# Punkin' Seeds



## uberhack (Oct 30, 2009)

Anyone have a method for smoking pumpkin seeds?
Just got done with the jack o' lanterns. Was about to toast them in the oven and my brain went <ding!>


----------



## Dutch (Oct 30, 2009)

Normally, I soak the seeds in salt water, drain and then put them in a 200-250* oven until they are dry. I start them at 250* to give them a good start at drying out and then turn the temp down 25* after 35-40 minutes. I start checking them (taste testing) after they have been in for an hour. They are usually done within an hour to an hour and a half. You should be able to get the same results by putting the seeds in a 230-250* smoker. I would forgo the salt water soak and just put them into the smoker on a cookie sheet or lay a piece of cheese cloth on a rack and place the seeds on the cloth. With the cheese cloth you would get better smoke circulation.


----------



## waysideranch (Oct 30, 2009)

Smok'm in a little melted butter poured over the top.  So da*m good.


----------



## the dude abides (Oct 30, 2009)

# Excerpted data
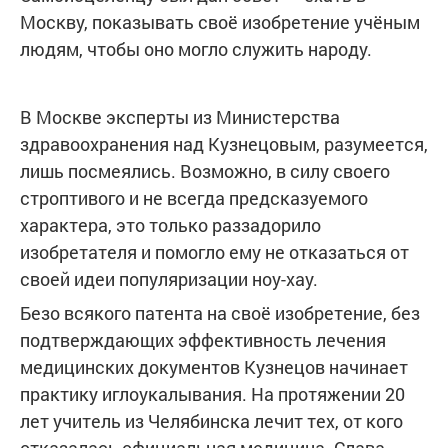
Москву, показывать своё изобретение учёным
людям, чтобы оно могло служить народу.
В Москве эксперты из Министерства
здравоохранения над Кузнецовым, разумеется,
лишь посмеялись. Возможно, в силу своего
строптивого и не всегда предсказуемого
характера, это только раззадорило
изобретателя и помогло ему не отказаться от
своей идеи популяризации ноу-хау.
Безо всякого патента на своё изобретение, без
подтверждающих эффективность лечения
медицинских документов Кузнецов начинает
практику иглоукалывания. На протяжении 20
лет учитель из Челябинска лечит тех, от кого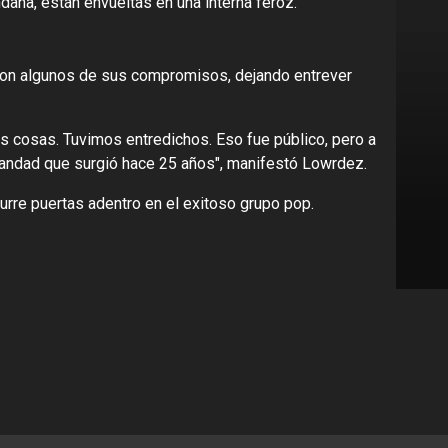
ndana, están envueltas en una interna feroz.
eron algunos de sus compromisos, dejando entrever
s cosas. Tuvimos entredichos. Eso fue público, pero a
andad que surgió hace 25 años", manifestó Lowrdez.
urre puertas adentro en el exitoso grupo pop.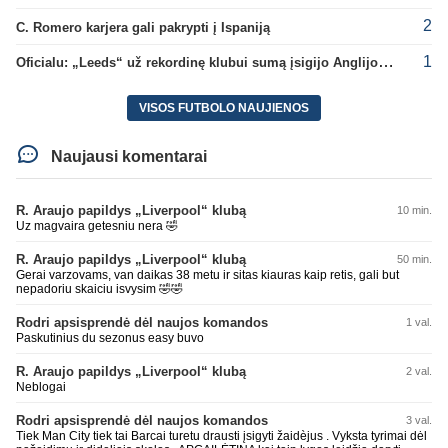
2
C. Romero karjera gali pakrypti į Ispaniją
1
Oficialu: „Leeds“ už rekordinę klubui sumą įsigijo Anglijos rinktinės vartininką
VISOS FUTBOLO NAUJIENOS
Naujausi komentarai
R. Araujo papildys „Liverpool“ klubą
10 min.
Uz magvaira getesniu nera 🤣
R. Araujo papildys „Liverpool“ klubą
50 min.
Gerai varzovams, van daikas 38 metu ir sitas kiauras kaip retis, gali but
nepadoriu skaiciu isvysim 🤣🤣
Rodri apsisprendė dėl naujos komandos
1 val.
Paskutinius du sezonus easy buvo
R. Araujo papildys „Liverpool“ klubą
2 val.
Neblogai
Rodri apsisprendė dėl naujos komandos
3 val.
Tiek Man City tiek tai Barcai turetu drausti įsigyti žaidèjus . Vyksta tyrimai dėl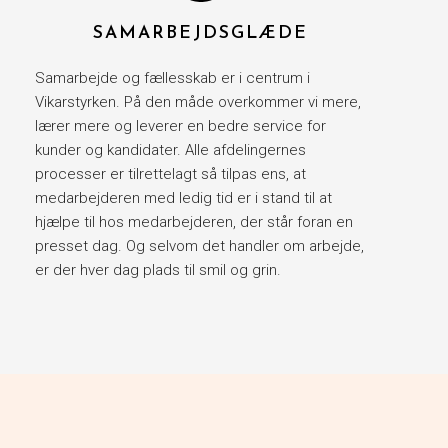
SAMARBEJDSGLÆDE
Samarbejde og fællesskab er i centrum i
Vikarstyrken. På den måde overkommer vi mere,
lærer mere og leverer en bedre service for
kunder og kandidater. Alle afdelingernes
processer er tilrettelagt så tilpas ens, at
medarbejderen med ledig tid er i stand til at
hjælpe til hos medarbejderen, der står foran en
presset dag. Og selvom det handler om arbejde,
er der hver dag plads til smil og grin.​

# Directions
(1) List the usernames shown in the post headers of the thread on smoking pumpkin seeds.
(2) Resume the thread on smoking pumpkin seeds from the point where it stops.

# Answers below
(1) uberhack, Dutch, waysideranch, the dude abides

(2)
Never smoked 'em.  But almost always do them in the oven.  Soak them in salt water for about 30 minutes, dry them off best you can with a kitchen towel, spread them in an even layer on a cookie sheet, lightly dust them with table salt and sometimes a little granulated garlic and off to a 225* oven til they start to brown just a little.

But I don't see any reason you couldn't do the same thing in a smoker.

Let us know how it goes.  And be sure to include some pictures.


----------



## richtee (Oct 31, 2009)

The butter is good. Can clarify it for a longer "life" if needed.

Also just a package of powdered ranch mix works well too!


----------



## richoso1 (Oct 31, 2009)

Dutch, I'm going to try smoking them in the cheese cloth you mentioned. I probably will sprinkle a little hickory smoked sea salt on them. Thanks for the good tip on the cheese cloth.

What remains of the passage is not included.